Michigan football's nightmare season seemed like it would only get worse Saturday night.
The Wolverines trailed, 17-0, in the first half of a game they were favored to win by 9.5 points, against a team they have not lost to since 2014.
Then they trailed, 42-35, in overtime after the defense collapsed late in regulation.
But Michigan found a way to win in triple overtime, 48-42, against Rutgers in a crazy, seesaw game.
And it may have found a new quarterback, too.
Here's how the Wolverines beat Rutgers on Saturday night and avoided the upset:
McNamara provides a spark
For a second consecutive week, McNamara replaced Joe Milton as Michigan's quarterback.
This time, the change seems permanent.
McNamara took over under center in the second quarter with the Wolverines trailing, 17-0, and promptly led Michigan to its first scoring drive — and eventually, a much-needed comeback win. He completed 27-of-36 passes for 260 yards and four touchdowns, earning a quarterback rating of 172.3.
The redshirt freshman's 46-yard touchdown throw to Cornelius Johnson seemed like the result of a blown coverage. But McNamara made plenty of other big plays. He was in control and got the ball out quickly and accurately. With a free rusher in his face, he completed a slant to Chris Evans to complete a crucial fourth down on Michigan's go-ahead touchdown drive.
The offense still struggles to run the ball and the comprehensive issues this season cannot all be attributed to the play of Milton. But McNamara has now entered the game in two consecutive weeks and lifted the offense off the ground. And after Saturday's comeback, it would be a surprise if he was not the starter going forward.
Signs of life
Michigan seemed down-and-out after fumbling away its first possession.
The Wolverines gave up 17 consecutive points, and the offense, defense and special teams all made crucial mistakes that seemed to doom Michigan to a fourth consecutive loss. But Michigan picked itself back off the mat — thanks in large part to McNamara. The defense made several crucial stops in the second half, with a key pass breakup in the end-zone from Hunter Reynolds that might have saved four points and a sack from Josh Ross later that led to a Rutgers punt. On special teams, the Wolverines got a key 95-yard kickoff return for a touchdown from Giles Jackson to begin the third quarter. And slowly but surely, Michigan seemed to build its confidence. The sideline began to emanate a palpable energy. And it all culminated in a 12-play, 85-yard touchdown drive that took 6:10 off the clock and gave the Wolverines an eight-point lead.
Michigan was on the brink of collapse after missing a field goal to start overtime and trailing by seven in the second overtime. But the Wolverines' offense came through and delivered the victory, and the defense was able to make up for its mistakes with a game-ending stop.

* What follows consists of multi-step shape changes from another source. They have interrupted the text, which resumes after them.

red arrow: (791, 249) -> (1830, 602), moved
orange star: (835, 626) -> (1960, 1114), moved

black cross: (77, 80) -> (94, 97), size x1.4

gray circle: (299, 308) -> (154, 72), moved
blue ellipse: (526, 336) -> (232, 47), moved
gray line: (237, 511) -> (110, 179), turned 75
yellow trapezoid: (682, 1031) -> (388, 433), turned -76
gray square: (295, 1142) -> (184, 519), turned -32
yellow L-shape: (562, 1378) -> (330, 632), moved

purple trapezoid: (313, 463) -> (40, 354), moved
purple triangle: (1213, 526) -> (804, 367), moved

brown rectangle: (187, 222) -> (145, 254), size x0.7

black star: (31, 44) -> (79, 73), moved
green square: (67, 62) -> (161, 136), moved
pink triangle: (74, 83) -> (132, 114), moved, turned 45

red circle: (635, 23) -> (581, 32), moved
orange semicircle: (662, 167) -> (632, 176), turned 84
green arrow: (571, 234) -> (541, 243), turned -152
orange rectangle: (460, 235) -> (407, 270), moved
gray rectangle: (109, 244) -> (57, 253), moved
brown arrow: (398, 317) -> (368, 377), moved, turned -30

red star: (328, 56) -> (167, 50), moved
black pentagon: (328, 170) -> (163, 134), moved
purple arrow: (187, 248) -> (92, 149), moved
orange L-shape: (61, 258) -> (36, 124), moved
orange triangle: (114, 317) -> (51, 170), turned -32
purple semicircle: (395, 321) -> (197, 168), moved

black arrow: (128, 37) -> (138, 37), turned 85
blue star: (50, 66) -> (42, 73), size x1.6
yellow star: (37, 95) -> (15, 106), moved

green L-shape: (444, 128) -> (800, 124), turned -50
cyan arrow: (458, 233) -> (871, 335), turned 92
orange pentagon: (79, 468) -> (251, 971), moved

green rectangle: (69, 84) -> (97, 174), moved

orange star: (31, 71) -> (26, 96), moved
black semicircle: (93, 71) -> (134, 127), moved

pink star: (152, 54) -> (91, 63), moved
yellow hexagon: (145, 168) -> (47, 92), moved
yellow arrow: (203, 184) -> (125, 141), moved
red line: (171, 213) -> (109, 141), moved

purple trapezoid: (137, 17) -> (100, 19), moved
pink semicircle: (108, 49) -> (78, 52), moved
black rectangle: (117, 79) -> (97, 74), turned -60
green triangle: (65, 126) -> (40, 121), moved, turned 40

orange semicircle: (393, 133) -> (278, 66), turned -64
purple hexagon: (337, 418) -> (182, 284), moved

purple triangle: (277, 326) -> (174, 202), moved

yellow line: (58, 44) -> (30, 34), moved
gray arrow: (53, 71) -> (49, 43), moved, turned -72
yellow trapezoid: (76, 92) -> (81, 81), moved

Michigan's season has not gone the way anyone within the program anticipated, and the Wolverines seemed somewhat shell-shocked during their three-game losing streak. In each loss, Michigan proved unable to respond to early adversity, and that was most apparent in last week's blowout loss to Wisconsin. The Wolverines seemed to reach a new low point in that game after falling behind, 28-0, in the first half. They were poised to reach another low had they lost to the Scarlet Knights for the first time since 2014.
But they pulled off the comeback, and now they have something tangible to build on as they try to turn this season around.
Make no mistake, this is still a very flawed football team. Rutgers was 1-3 and has consistently been the worst team in the Big Ten over the past half decade. And yet the Scarlet Knights looked like the better team for a good portion of Saturday night's game. Michigan's defense struggled, giving up 482 yards, and lost middle linebacker Cam McGrone and safety Brad Hawkins to injury. It's still somewhat unclear how the Wolverines can improve on that side of the ball. The offense, which was stumped last week against Wisconsin, took a significant step forwards. That's one good sign for a team that will have to outscore opponents to win. Meanwhile, Michigan played with an energy and confidence that have been missing since the season opener.
This is a young team in the midst of a rebuild, and it felt like the Wolverines were desperate for a win. Well, they got one — now, we'll see whether they can build off of that, with a winnable game against 0-5 Penn State next weekend.
It wasn't pretty. But the Wolverines picked themselves back off the mat and earned a much-needed victory as questions about the future of the program grew louder and louder over the past several weeks. Those questions haven't been answered yet — but there certainly would have been more of them had Michigan lost to the Big Ten's perennial doormat.